What you are asked to do
Copy the data exactly. Images are to be left out.

Input
########
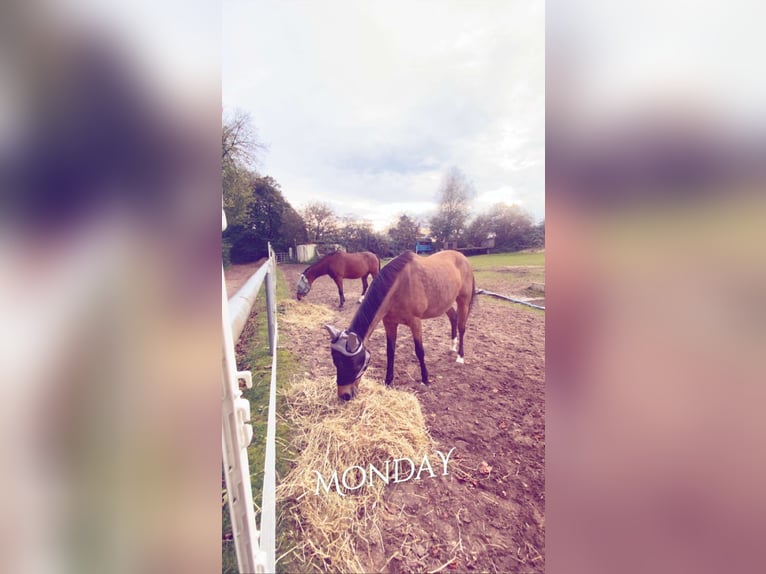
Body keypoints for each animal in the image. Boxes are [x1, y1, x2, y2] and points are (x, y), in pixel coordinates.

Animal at [322, 250, 474, 402]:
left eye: (355, 364)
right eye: (336, 362)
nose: (344, 395)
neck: (400, 285)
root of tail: (462, 257)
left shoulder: (415, 322)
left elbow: (419, 351)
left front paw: (425, 380)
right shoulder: (389, 323)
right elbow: (390, 351)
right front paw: (388, 381)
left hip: (463, 301)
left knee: (461, 327)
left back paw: (460, 356)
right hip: (445, 303)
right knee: (453, 318)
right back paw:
########
Result of this exercise
Body keypoints for each animal in the image. Boxes are [x1, y1, x2, y2] and points are (x, y), in pixel coordinates.

Animal at [322, 250, 474, 402]:
left eye: (355, 364)
right eye: (336, 362)
nose: (344, 395)
neck: (400, 285)
root of tail: (462, 257)
left shoulder: (415, 322)
left elbow: (419, 351)
left front paw: (425, 380)
right shoulder: (389, 323)
right elbow: (390, 351)
right front paw: (388, 381)
left hip: (463, 301)
left knee: (461, 327)
left back paw: (460, 356)
right hip: (445, 303)
right knee: (453, 318)
right back paw:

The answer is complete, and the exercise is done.